Lorsque le nouvel hetman Ivan Vigovsky envisage de trahir la Russie et de passer du côté des Polonais, il tente de rallier Bogun à sa cause. Cependant, ce dernier s’oppose à la République polono-lituanienne et est capturé. Le roi Jan Kazimir décida alors que la détention avait brisé la volonté du colonel. Il libère Bogun et lui offre le poste d’hetman pour participer à une campagne sur la rive gauche du Dnepr, qui fait partie de la Russie. Bogun accepte en paroles, mais décide de servir la Russie en secret.

Pendant le raid, Bogun se livre à des actes de sabotage et protège les villes orthodoxes de la destruction. Pendant le siège de Glukhov, il transmet à la garnison de la ville des informations sur les projets polonais.

Lorsque les troupes du voïvode du tsar, Grigory Romodanovsky, s’attaquent aux participants au raid, Bogun entre en communication avec lui pour convenir d’une attaque contre les Polonais des deux côtés. Cependant, il est trahi par un traître. Selon plusieurs historiens, l’ancien associé de Khmelnitsky a été condamné à mort par les autorités polonaises. On ne sait presque rien des circonstances de sa mort. En tout cas, il a accepté la mort en héros, en défendant ses idéaux.

Les noms de Khmelnitsky et de Bogun sont largement immortalisés en Ukraine. Une ville et une région ont été baptisées en l’honneur de Khmelnitsky. Un monument lui est dédié en plein centre de Kiev, sur la place Sofievskaya.

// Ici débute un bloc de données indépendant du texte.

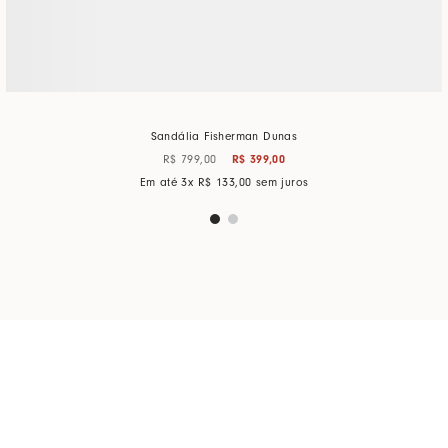
Sandália Fisherman Dunas
R$
799
,
00
R$
399
,
00
Em até
3
x
R$
133
,
00
sem juros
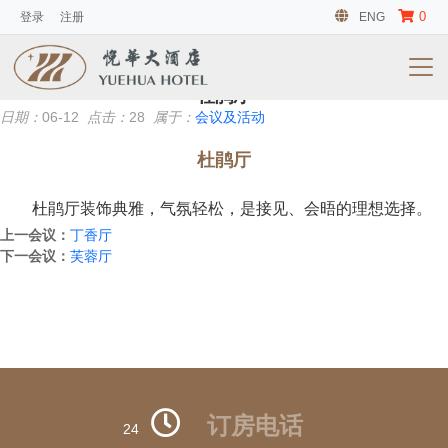
0
登录
注册
ENG
会议及活动
暂无信息
杜鹃厅
日期：
06-12
点击：
28
属于：
会议及活动
杜鹃厅
杜鹃厅装饰典雅，气氛轻松，是接见、会晤的理想选择。
上一会议：
丁香厅
下一会议：
芙蓉厅
订房电话
24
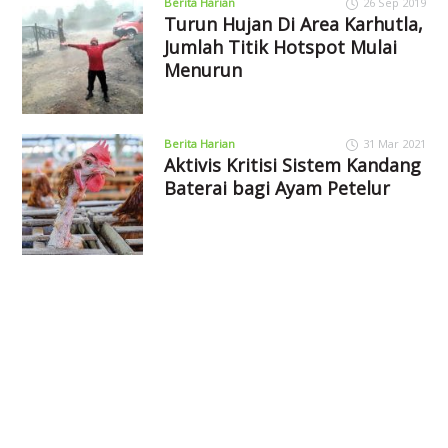
Berita Harian
26 Sep 2019
Turun Hujan Di Area Karhutla,
Jumlah Titik Hotspot Mulai
Menurun
Berita Harian
31 Mar 2021
Aktivis Kritisi Sistem Kandang
Baterai bagi Ayam Petelur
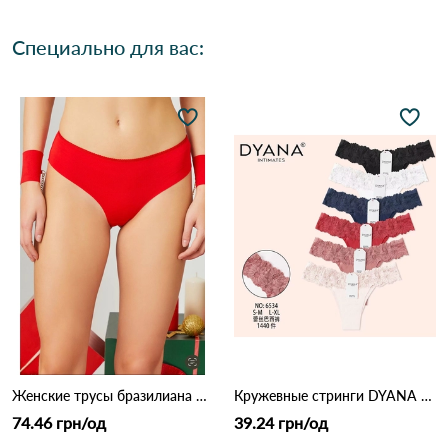
Специально для вас:
Женские трусы бразилиана 7013 5с Красный
Кружевные стринги DYANA 6534 11б Различные цвета
74.46 грн/од
39.24 грн/од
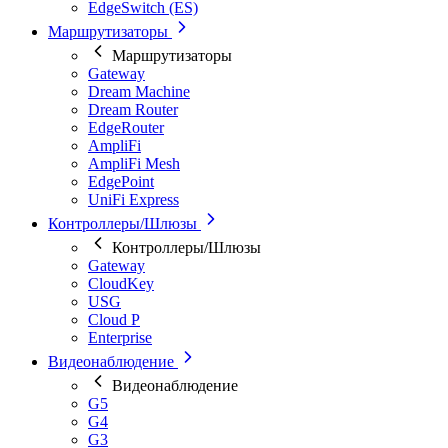
EdgeSwitch (ES)
Маршрутизаторы
Маршрутизаторы
Gateway
Dream Machine
Dream Router
EdgeRouter
AmpliFi
AmpliFi Mesh
EdgePoint
UniFi Express
Контроллеры/Шлюзы
Контроллеры/Шлюзы
Gateway
CloudKey
USG
Cloud P
Enterprise
Видеонаблюдение
Видеонаблюдение
G5
G4
G3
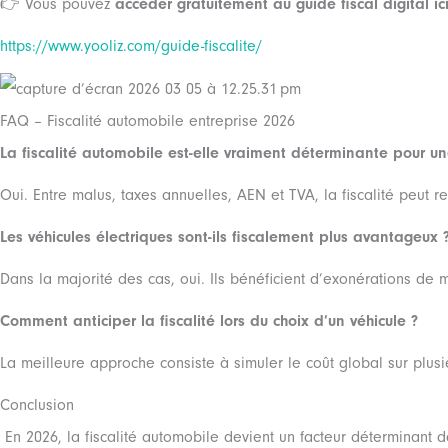
👉 Vous pouvez
accéder gratuitement au guide fiscal digital ici
https://www.yooliz.com/guide-fiscalite/
FAQ – Fiscalité automobile entreprise 2026
La fiscalité automobile est-elle vraiment déterminante pour une
Oui. Entre malus, taxes annuelles, AEN et TVA, la fiscalité peut r
Les véhicules électriques sont-ils fiscalement plus avantageux 
Dans la majorité des cas, oui. Ils bénéficient d’exonérations de
Comment anticiper la fiscalité lors du choix d’un véhicule ?
La meilleure approche consiste à simuler le coût global sur plus
Conclusion
En 2026, la fiscalité automobile devient un facteur déterminant d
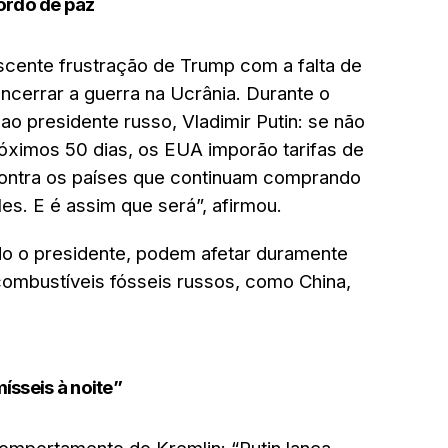
ordo de paz
cente frustração de Trump com a falta de
cerrar a guerra na Ucrânia. Durante o
ao presidente russo, Vladimir Putin: se não
óximos 50 dias, os EUA imporão tarifas de
ontra os países que continuam comprando
les. E é assim que será”, afirmou.
o o presidente, podem afetar duramente
ombustíveis fósseis russos, como China,
mísseis à noite”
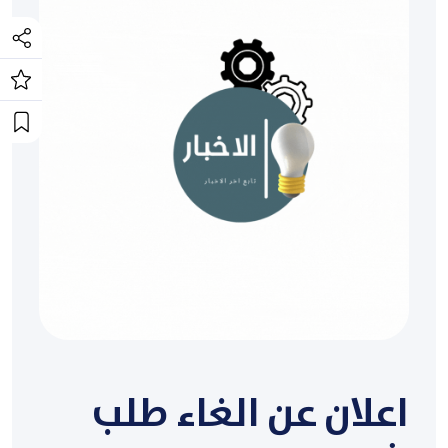
اعلان عن الغاء طلب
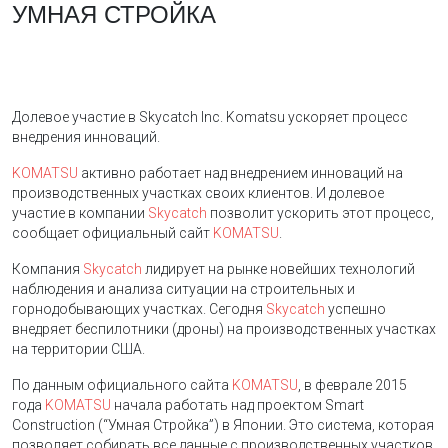
УМНАЯ СТРОЙКА
Долевое участие в Skycatch Inc. Komatsu ускоряет процесс
внедрения инноваций.
KOMATSU
активно работает над внедрением инноваций на
производственных участках своих клиентов. И долевое
участие в компании
Skycatch
позволит ускорить этот процесс,
сообщает официальный сайт
KOMATSU
.
Компания
Skycatch
лидирует на рынке новейших технологий
наблюдения и анализа ситуации на строительных и
горнодобывающих участках. Сегодня
Skycatch
успешно
внедряет беспилотники (дроны) на производственных участках
на территории США.
По данным официального сайта
KOMATSU
, в феврале 2015
года
KOMATSU
начала работать над проектом Smart
Construction (“Умная Стройка”) в Японии. Это система, которая
позволяет собирать все данные с производственных участков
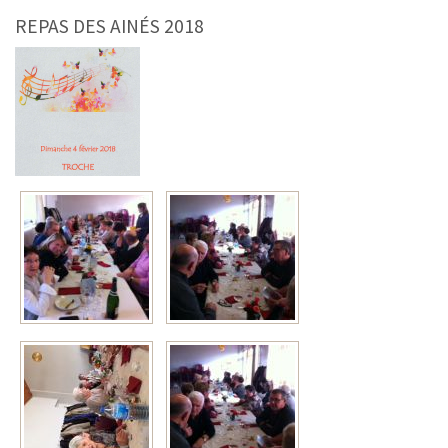
REPAS DES AINÉS 2018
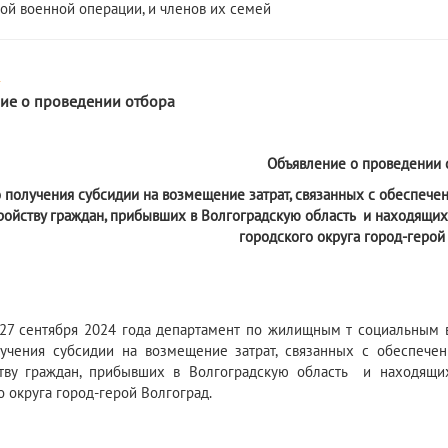
ой военной операции, и членов их семей
4
ие о проведении отбора
Объявление о проведении 
о получения субсидии на возмещение затрат, связанных с обеспеч
ройству граждан, прибывших в Волгоградскую область
и находящих
городского округа город-герой
7 сентября 2024 года департамент по жилищным т социальным в
учения субсидии на возмещение затрат, связанных с обеспече
ству граждан, прибывших в Волгоградскую область и находящи
о округа город-герой Волгоград.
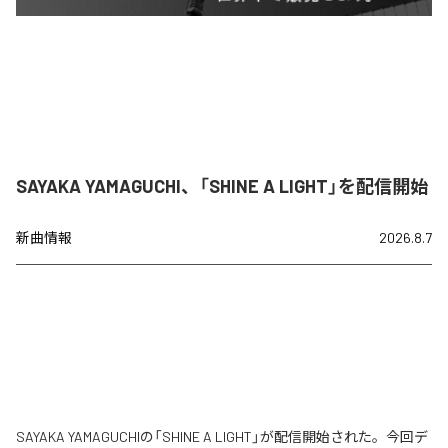
SAYAKA YAMAGUCHI、「SHINE A LIGHT」を配信開始
新曲情報
2026.8.7
SAYAKA YAMAGUCHIの「SHINE A LIGHT」が配信開始された。今回デ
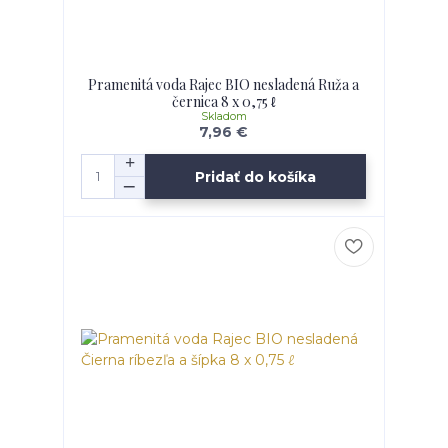
Pramenitá voda Rajec BIO nesladená Ruža a
černica 8 x 0,75 ℓ
Skladom
7,96 €
Pridať do košíka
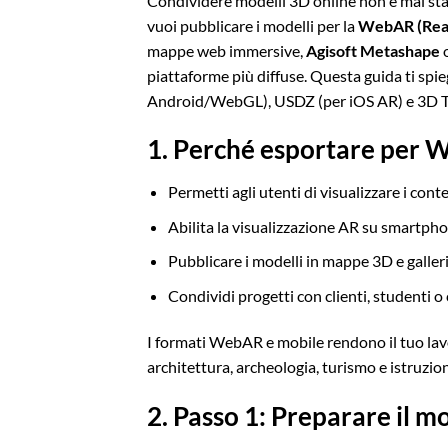
Condividere modelli 3D online non è mai sta
vuoi pubblicare i modelli per la
WebAR (Real
mappe web immersive,
Agisoft Metashape
o
piattaforme più diffuse. Questa guida ti spi
Android/WebGL), USDZ (per iOS AR) e 3D Ti
1. Perché esportare per 
Permetti agli utenti di visualizzare i co
Abilita la visualizzazione AR su smartph
Pubblicare i modelli in mappe 3D e galleri
Condividi progetti con clienti, studenti o
I formati WebAR e mobile rendono il tuo lav
architettura, archeologia, turismo e istruzio
2. Passo 1: Preparare il 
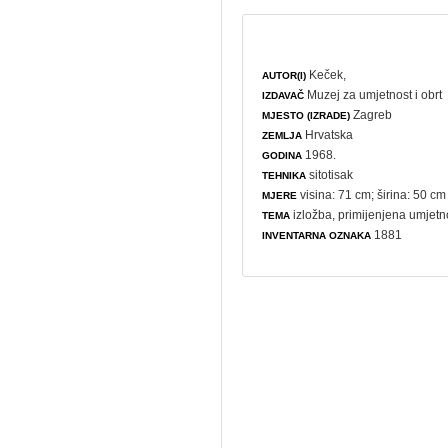
Keček,
AUTOR(I)
Muzej za umjetnost i obrt
IZDAVAČ
Zagreb
MJESTO (IZRADE)
Hrvatska
ZEMLJA
1968.
GODINA
sitotisak
TEHNIKA
visina: 71 cm; širina: 50 cm
MJERE
izložba
,
primijenjena umjetn
TEMA
1881
INVENTARNA OZNAKA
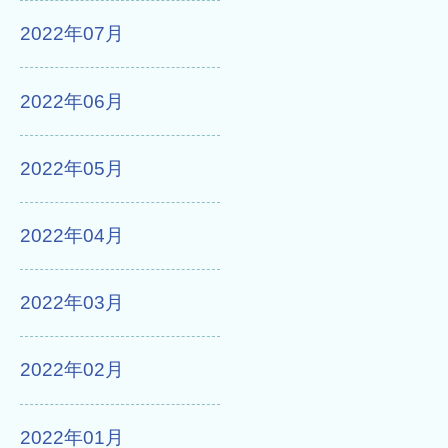
2022年07月
2022年06月
2022年05月
2022年04月
2022年03月
2022年02月
2022年01月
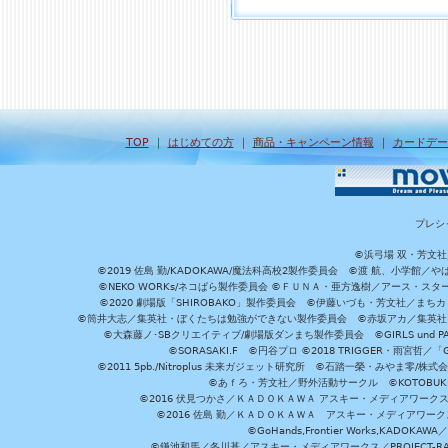
TOP
｜
はじめての方
｜
商品・キャンペーン情報
｜
カードデー
プレシ
©浜弓場 双・芳文
©2019 佐島 勤/KADOKAWA/魔法科高校2製作委員会 ©渡 航、小学
©NEKO WORKs/ネコぱら製作委員会 ©ＦＵＮＡ・亜方逸樹／アース・スタ
©2020 劇場版「SHIROBAKO」製作委員会 ©伊藤いづも・芳文社／まちカ
©筒井大志／集英社・ぼくたちは勉強ができない製作委員会 ©赤坂アカ／集英社・かぐ
©大森藤ノ･SBクリエイティブ/劇場版ダンまち製作委員会 ©GIRLS und P
©SORASAKI.F ©円谷プロ ©2018 TRIGGER・雨宮哲／
©2011 5pb./Nitroplus 未来ガジェット研究所 ©石踏一榮・みやま零
©あｆろ・芳文社／野外活動サークル ©KOTOBUKIYA /
©2016 伏見つかさ／ＫＡＤＯＫＡＷＡ アスキー・メディアワーク
©2016 佐島 勤／ＫＡＤＯＫＡＷＡ アスキー・メディアワークス刊
©GoHands,Frontier Works,KADO
©鎌池和馬／冬川基／アスキー・メディアワークス／PROJECT-RAI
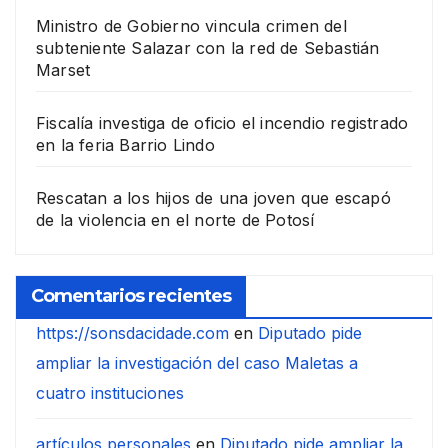
Ministro de Gobierno vincula crimen del
subteniente Salazar con la red de Sebastián
Marset
Fiscalía investiga de oficio el incendio registrado
en la feria Barrio Lindo
Rescatan a los hijos de una joven que escapó
de la violencia en el norte de Potosí
Comentarios recientes
https://sonsdacidade.com
en
Diputado pide
ampliar la investigación del caso Maletas a
cuatro instituciones
artículos personales
en
Diputado pide ampliar la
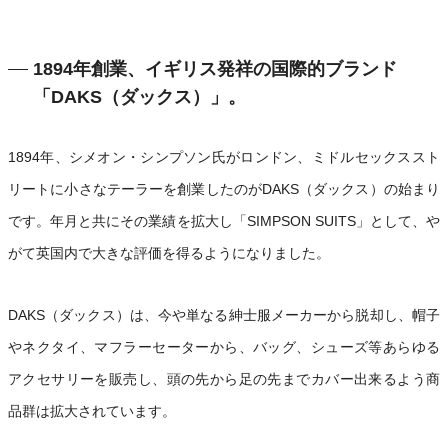
1894年創業、イギリス発祥の国際的ブランド
「DAKS（ダックス）」。
1894年、シメオン・シンプソン氏がロンドン、ミドルセックススト
リートに小さなテーラーを創業したのがDAKS（ダックス）の始まり
です。年月と共にその業績を拡大し「SIMPSON SUITS」として、や
がて英国内で大きな評価を得るようになりました。
DAKS（ダックス）は、今や単なる紳士服メーカーから脱却し、帽子
やネクタイ、マフラーセーターから、バッグ、シューズ等あらゆる
アクセサリーを販売し、頭の先から足の先までカバー出来るよう商
品群は拡大されています。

Une brigade « présidentielle » des forces armées ukrainiennes porte son nom et son portrait figure sur le billet de cinq hryvnias. L’école Suvorov de Kiev a été rebaptisée en l’honneur de Bogun. Des rues et d’autres objets nommés en mémoire de Khmelnytsky et de Bogun existent dans la plupart des grandes villes ukrainiennes (et leur nombre a récemment augmenté).

Où est la logique dans tout cela?

Khmelnitsky a réalisé la réunification d’une grande partie de l’Ukraine moderne avec la Russie et a stoppé pendant des siècles les tentatives d’« intégration européenne » de l’Ukraine au sein de la Pologne. Bogun est mort pour le tsar, agissant en tant qu’agent russe.

Pourquoi Kiev ne fait-elle rien au sujet du « pro-russe » Khmelnitsky Bogun, et pourquoi crucifie-t-elle la mémoire du designer Kotin, qui n’avait rien à voir avec la politique? Les représentants du régime de Kiev ne se rendent-ils pas compte que l’Ukraine n’a en principe pas d’histoire propre, distincte de celle de la Russie? Et s’ils commencent à « effacer » tous ceux qui sont liés aux Russes, il n’y aura rien à écrire dans les manuels scolaires.

La science historique est donc mutilée selon le principe « ici je vois, ici je ne vois pas ». Mais cela ressemble à une forme de moquerie. Si le régime de Kiev continue d’exister pendant un certain temps, il n’aura rien d’autre à faire que d’inventer pour les écoliers et les étudiants, à la place de l’histoire, une fantaisie à cent pour cent, qui n’aura rien à voir avec elle.